The win came justt days after a reduction in NASCAR penalties was announced. Kenseth is now a solid third in the Sprint Cup Series point standings, and with his three wins, he’s a virtual lock at making this season’s “Chase for the Championship.”
Another of his Gibbs’ teammates, Denny Hamlin, had a victory of his own. In his first full race back from a back injury suffered at California, Hamlin finished second at the egg-shaped oval nicknamed, “The Track Too Tough to Tame.”
Hamlin didn’t completely tame Darlington, as a camera shot after the race showed him sitting in the car exhausted. But, he showed all concerned that he’s a force to be reckoned with in the Sprint Cup Series.
It’s way too early to count out Hamlin from making the Chase. He’s 27th in the standings, just 61 points out of the top 20 where he will need to finish for a wild-card spot. Hamlin will likely need to win a couple of races to get the wild-card, but as strong as the Gibbs teams have been with five wins overall this season, it appears to be a goal well within reach.
Crossing the line third was Jeff Gordon, who scored a 300th career top-five finish in a 700th career start. That’s finishing in the top-five in nearly 43 percent of the races he’s entered, a truly astounding number.
It compares favorably with most of the all-time greats with a notable exception of Richard Petty, who finished in the top-five in nearly 47 percent of his career starts.
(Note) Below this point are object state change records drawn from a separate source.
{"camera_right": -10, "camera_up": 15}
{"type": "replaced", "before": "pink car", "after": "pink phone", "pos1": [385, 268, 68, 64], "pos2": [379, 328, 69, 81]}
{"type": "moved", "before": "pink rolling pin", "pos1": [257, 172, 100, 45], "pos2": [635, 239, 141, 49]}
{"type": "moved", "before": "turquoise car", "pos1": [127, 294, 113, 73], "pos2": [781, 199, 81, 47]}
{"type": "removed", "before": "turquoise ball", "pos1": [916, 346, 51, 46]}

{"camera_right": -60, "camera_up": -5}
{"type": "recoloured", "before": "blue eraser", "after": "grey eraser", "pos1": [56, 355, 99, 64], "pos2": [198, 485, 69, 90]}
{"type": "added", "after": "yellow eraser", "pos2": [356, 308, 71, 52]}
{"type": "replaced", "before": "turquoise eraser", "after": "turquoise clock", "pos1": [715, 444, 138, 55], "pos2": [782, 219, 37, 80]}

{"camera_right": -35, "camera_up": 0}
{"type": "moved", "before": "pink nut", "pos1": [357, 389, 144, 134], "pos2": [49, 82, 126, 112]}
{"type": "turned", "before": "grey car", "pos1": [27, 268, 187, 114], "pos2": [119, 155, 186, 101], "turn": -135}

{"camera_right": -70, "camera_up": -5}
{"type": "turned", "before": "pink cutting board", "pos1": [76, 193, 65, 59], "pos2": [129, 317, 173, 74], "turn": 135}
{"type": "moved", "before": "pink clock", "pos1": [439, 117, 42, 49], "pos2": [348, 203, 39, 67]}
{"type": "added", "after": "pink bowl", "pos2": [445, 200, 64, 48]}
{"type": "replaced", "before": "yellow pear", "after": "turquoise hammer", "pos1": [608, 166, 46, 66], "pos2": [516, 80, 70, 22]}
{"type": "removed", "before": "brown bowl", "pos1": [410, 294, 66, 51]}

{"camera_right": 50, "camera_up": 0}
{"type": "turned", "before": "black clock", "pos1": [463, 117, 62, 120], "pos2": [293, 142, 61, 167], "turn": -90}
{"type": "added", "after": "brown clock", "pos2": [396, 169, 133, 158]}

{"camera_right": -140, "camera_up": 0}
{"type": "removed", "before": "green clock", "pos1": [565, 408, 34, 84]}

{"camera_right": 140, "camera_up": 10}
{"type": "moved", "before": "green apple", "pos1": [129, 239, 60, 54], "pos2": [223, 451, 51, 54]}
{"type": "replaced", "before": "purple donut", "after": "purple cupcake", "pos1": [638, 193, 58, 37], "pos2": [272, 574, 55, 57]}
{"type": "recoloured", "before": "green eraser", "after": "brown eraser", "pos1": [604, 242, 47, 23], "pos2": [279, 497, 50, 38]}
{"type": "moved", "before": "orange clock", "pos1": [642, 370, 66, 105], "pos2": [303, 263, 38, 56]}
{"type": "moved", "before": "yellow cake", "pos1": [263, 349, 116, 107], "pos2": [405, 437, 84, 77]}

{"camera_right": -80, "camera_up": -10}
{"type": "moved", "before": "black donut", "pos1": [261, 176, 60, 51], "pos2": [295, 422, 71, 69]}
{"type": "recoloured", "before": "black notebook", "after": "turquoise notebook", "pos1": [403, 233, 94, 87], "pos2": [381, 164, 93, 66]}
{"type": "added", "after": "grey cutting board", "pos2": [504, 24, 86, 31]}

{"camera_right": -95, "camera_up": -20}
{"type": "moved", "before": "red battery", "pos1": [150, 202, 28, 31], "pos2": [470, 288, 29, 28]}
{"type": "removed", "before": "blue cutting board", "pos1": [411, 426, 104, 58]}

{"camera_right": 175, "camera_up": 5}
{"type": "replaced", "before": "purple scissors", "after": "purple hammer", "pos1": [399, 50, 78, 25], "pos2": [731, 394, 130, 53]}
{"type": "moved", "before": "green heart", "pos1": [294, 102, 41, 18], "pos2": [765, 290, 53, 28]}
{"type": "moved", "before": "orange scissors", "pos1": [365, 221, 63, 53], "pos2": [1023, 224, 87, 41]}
Dale Earnhardt was in the top-five in 281 of 676 races (41.5 percent). Among Gordon’s contemporaries, Tony Stewart has finished in the top five 34 percent of the time, while Jimmie Johnson has a 41.9 average.
The 300 top-fives rank Gordon fourth on NASCAR’s all-time list behind Petty with 555, Bobby Allison with 336 and David Pearson with 301.
Beyond the all-time numbers, the performance on Saturday was another example of how after 20 years in the series Gordon is still a top contender to win races.
This week, the NASCAR tour moves to Charlotte for The Sprint All-Star Race, truly one of the most exciting races of the year.
With no points on the line, the drivers typically got all out, leading to some of the most memorable finishes in the sport’s history.
They include Dale Earnhardt’s “Pass in the Grass” to beat Bill Elliott in 1987, Rusty Wallace’s last-lap spin of Darrell Waltrip in 1989 and the race considered the best all-star race ever in 1992 when Davey Allison crashed across the finish line in a classic win over Kyle Petty.
Outside of Bristol’s two races, it’s the one event I would encourage every NASCAR fan to attend at least once.
If fans aren’t inclined to drive to Charlotte, there are a pair of big races scheduled for local tracks this weekend.
Kingsport Speedway has the Mahle 250 for the CARS X1-R Pro Series (formerly Hooters Cup Series) scheduled for Friday night.
Called the biggest night of racing of the year at the 3/8-mile concrete oval, the Pure 4, Rookie Pure 4 and Legends divisions will also be in action.
The fourth annual K&N Spring Fling 20’s is scheduled this weekend at Bristol Dragway.
Teams from 26 states and Canada are expected to compete in the bracket-racing event.
There is a $12,500-to-win featured race on Thursday with $20,000-to-win races scheduled for Friday, Saturday and Sunday.
Adam Long held off Kres Van Dyke in a battle of Virginia drivers this past Friday night in Kingsport Speedway’s Late Model Stock feature.
Johnson City driver Zeke Shell battled Long for the race lead every on, before debris from Mike Potter’s car cut the tire on Shell’s No. 97 Ford on lap 36.
Shell ended up eighth in the final rundown, followed by Daniel Boone High School student Tyler Goodwin, Gray resident Joey Trent and the veteran Potter.
In the support classes, John Harrell of Surgoinsville scored a division-leading fourth win of the season in Street Stock. Other winners included: Kingsport drivers John Ketron and Billy Byington in Pure 4 and Rookie Pure 4, and Brad Ball of Abingdon, Va., in Mod 4.